- Sahip bulunduğu veya kendine pay çıkardığı bir şeyden abartılı bir şekilde bahsetmek, iftihar etmek: Oğlundan söz ederken iyice çekilmez oluyor. Ağzını büze büze, gözlerini belerte belerte övünüyor oğluyla. (S. Menekay)
- Bir niteliği nedeniyle kendi kendisini övmek: Kötülükleri bununla da kalmıyordu. Zenginiz diye övünüyor, güçlüyüz diye böbürleniyorlardı. (İlgili cümle kaynağı: M. Y. Kandemir). Allah, kendini beğenen, övünen kimseyi sevmez. (Lokman Suresinden)

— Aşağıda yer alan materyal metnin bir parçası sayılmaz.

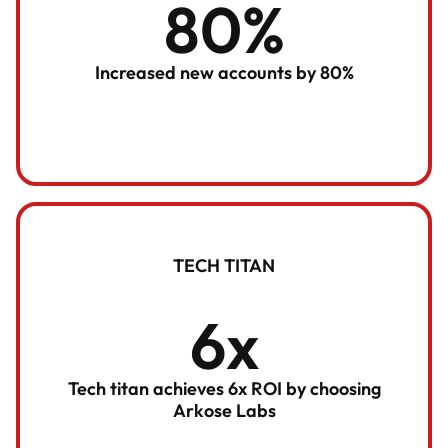
80%
Increased new accounts by 80%
TECH TITAN
6x
Tech titan achieves 6x ROI by choosing
Arkose Labs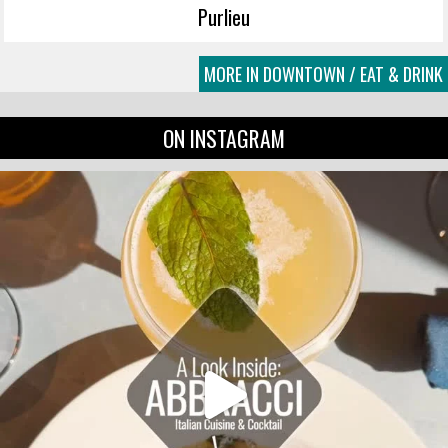
Purlieu
MORE IN DOWNTOWN / EAT & DRINK
ON INSTAGRAM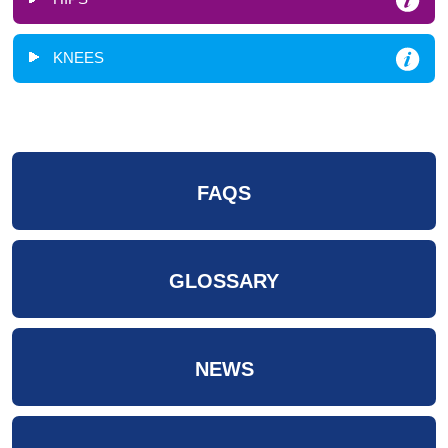
KNEES
FAQS
GLOSSARY
NEWS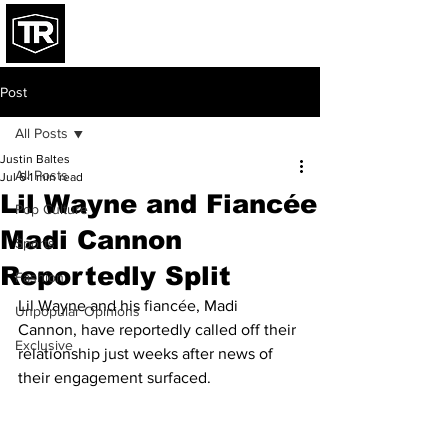
Post
All Posts
Justin Baltes
All Posts
Jul 6
1 min read
Lil Wayne and Fiancée
Pop Culture
Madi Cannon
Sports
Reportedly Split
Fashion
Lil Wayne and his fiancée, Madi 
Unpopular Opinions
Cannon, have reportedly called off their 
Exclusive
relationship just weeks after news of 
their engagement surfaced.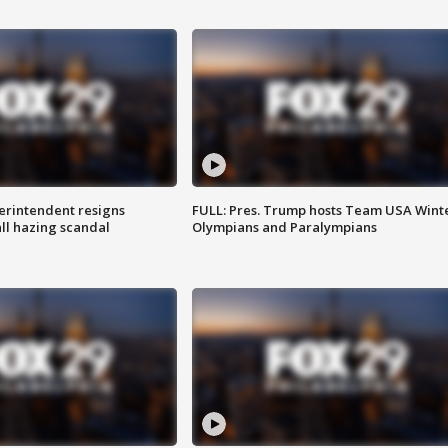
rintendent resigns
FULL: Pres. Trump hosts Team USA Wint
ll hazing scandal
Olympians and Paralympians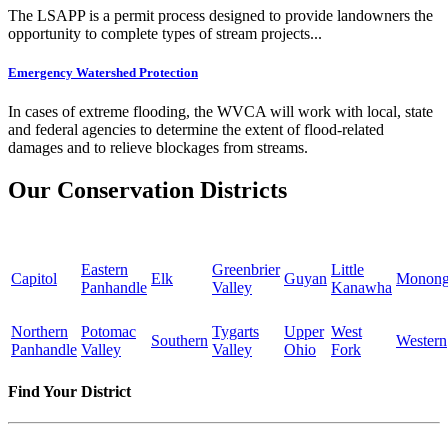
The LSAPP is a permit process designed to provide landowners the
opportunity to complete types of stream projects...
Emergency Watershed Protection
In cases of extreme flooding, the WVCA will work with local, state
and federal agencies to determine the extent of flood-related
damages and to relieve blockages from streams.
Our Conservation Districts
Eastern
Greenbrier
Little
Capitol
Elk
Guyan
Monong
Panhandle
Valley
Kanawha
Northern
Potomac
Tygarts
Upper
West
Southern
Western
Panhandle
Valley
Valley
Ohio
Fork
Find Your District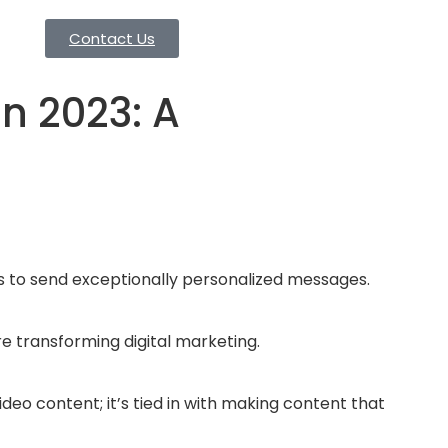
Contact Us
n 2023: A
ons to send exceptionally personalized messages.
re transforming digital marketing.
deo content; it’s tied in with making content that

İlgili deyimler ve anlamları
İçinde "övünme ve övünmek" kelimeleri geçen deyimler ve açıklamaları:
- Övünme çörtük (çeltik), yel esti gördük: Övünen birine, fazla övünmemesini, meselenin aslında ne olduğunu herkesin bildiğini anlatmak için söylenir.
- Övünme payı çıkarmak: Herhangi bir şeyde kendini övmeye yarayacak bir taraf bulmak.
- Övünmek gibi olmasın: Kendini övmeye hazırlanan bir kimse tarafından övünmesini hoş göstermek ya da alçak gönüllü görünmek için kullanılır.